Her reward for it now was that her dreams were beginning to come true. This was the first step toward the career she wanted as a screenwriter.
* * *
—
She loved all her classes and professors, whom she found fascinating. She bought all her books and the materials she needed, and went to the library to start working on her first paper.
She left the library just before closing time, and saw a tall, handsome boy with dark hair coming down the steps at the same time. He looked vaguely familiar, but she couldn’t place him. She had seen so many new faces in the past few days. She didn’t know if they were in the same class, or she had just seen him on the street, or in a hallway.
“Hi, I’m Jake Burton,” he said as they reached the street together. She looked cautious before she answered. “We’re in the same dorm. I saw you when you moved in with all your stuff.” He smiled easily at her. “I’m in the Department of Drama. What about you?” It was the famous acting school that was part of the Tisch School of the Arts.

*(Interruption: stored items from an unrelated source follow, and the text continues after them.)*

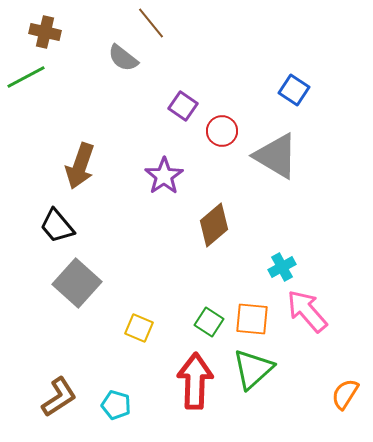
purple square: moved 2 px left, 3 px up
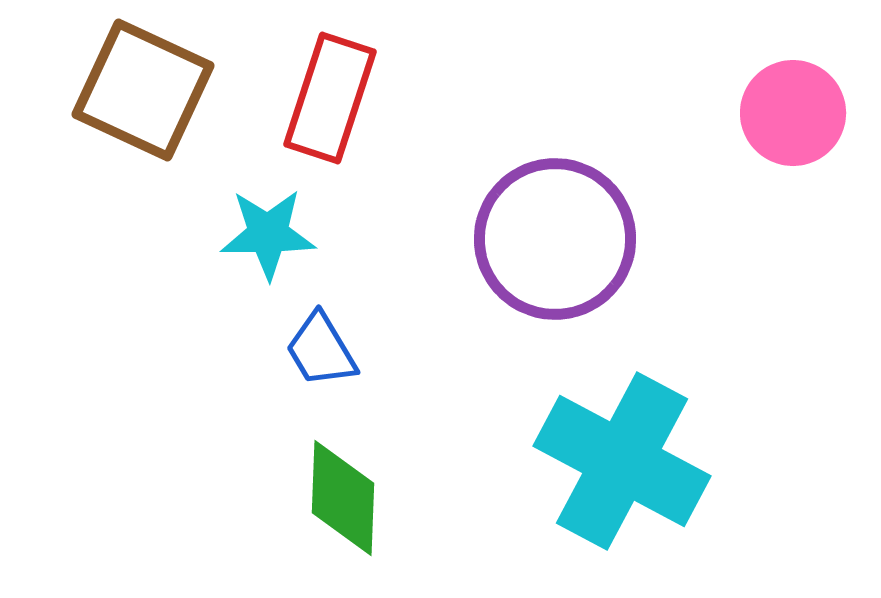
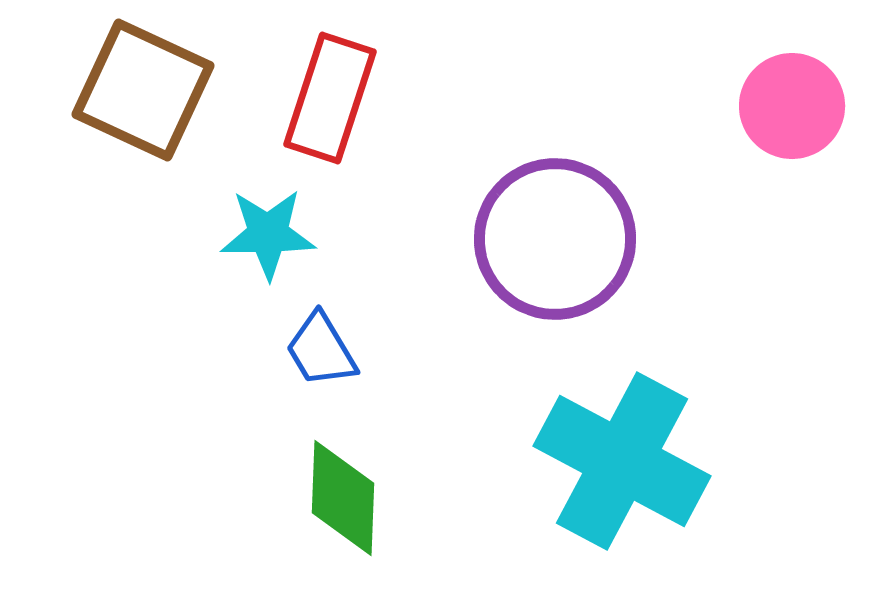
pink circle: moved 1 px left, 7 px up
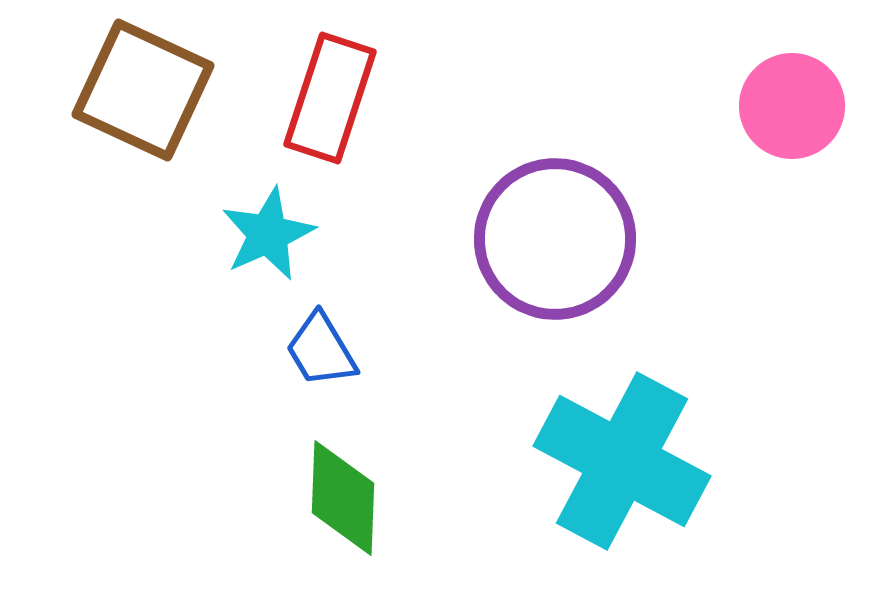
cyan star: rotated 24 degrees counterclockwise
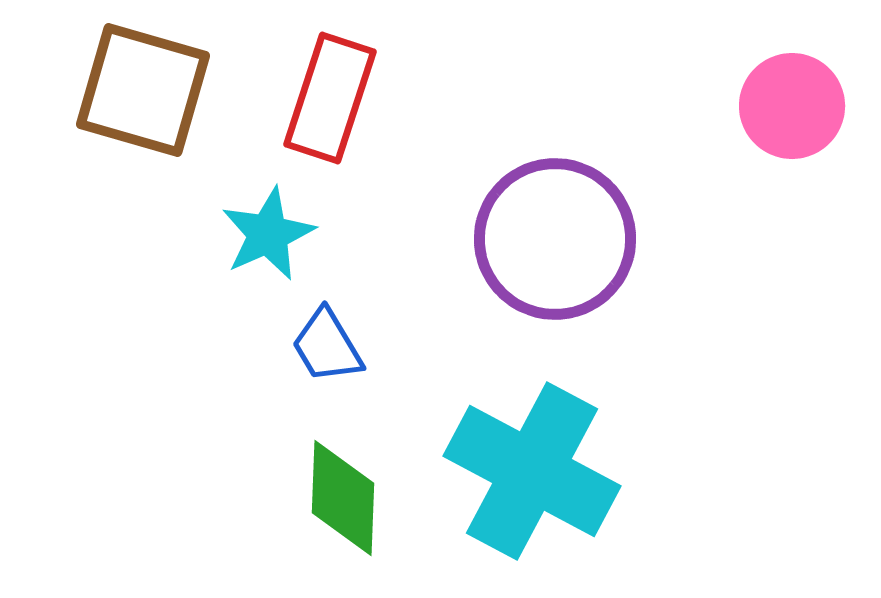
brown square: rotated 9 degrees counterclockwise
blue trapezoid: moved 6 px right, 4 px up
cyan cross: moved 90 px left, 10 px down
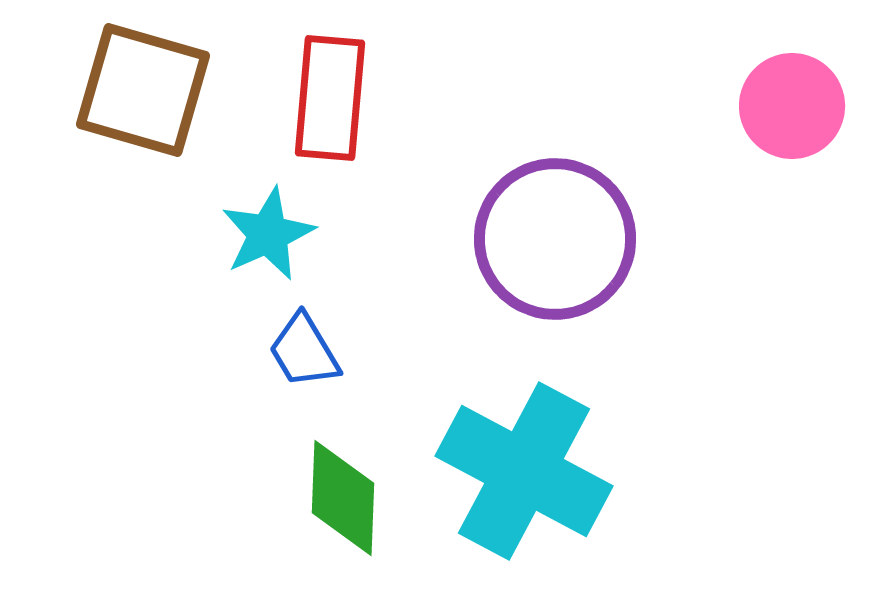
red rectangle: rotated 13 degrees counterclockwise
blue trapezoid: moved 23 px left, 5 px down
cyan cross: moved 8 px left
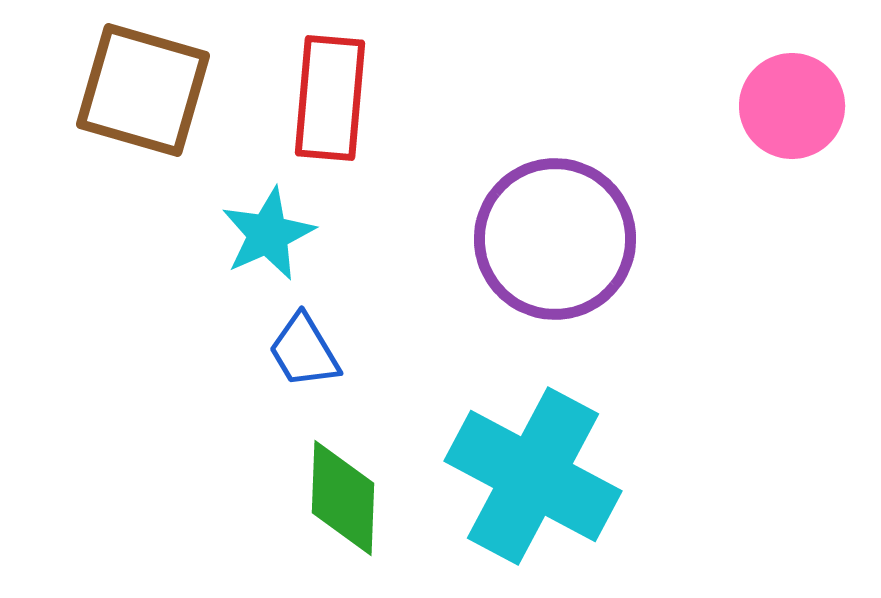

“I’m doing screenplays, or I want to.” She smiled at him then, still hesitant.
“What’s your name?” He had to pry it out of her. In new and overwhelming circumstances, her old shyness had taken over.
“Antonia.”
“I’m from San Francisco,” he said confidently. It occurred to her that he would be a gorgeous actor one day. But she wasn’t interested in romance. She just wanted to get her bearings, get settled at school, and do a good job there. She got on her bicycle and rode away a minute later.
She saw him again at the grocery store nearest the campus two days later. He was wearing a dark blue V-neck sweater and black jeans, and black Converse high top sneakers. She’d been in the library since her last class, working on a screenplay. He wound up behind her in the checkout line, and chatted with her again. She couldn’t tell if he was hitting on her, or just being friendly, but he made conversation easy, and they talked for several minutes as they waited in line.